___ Material for this exercise ___
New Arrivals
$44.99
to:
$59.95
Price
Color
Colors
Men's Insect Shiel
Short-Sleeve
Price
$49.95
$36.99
___
___ Material for this exercise ___
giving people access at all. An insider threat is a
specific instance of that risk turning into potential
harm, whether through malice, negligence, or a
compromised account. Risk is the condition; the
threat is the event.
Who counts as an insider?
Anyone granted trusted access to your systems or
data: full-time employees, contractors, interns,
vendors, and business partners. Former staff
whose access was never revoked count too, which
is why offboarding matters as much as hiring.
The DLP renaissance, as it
___
What you will do » Copy out each line of the material in which the word "threat" turns up.

Written solution »
giving people access at all. An insider threat is a
threat is the event.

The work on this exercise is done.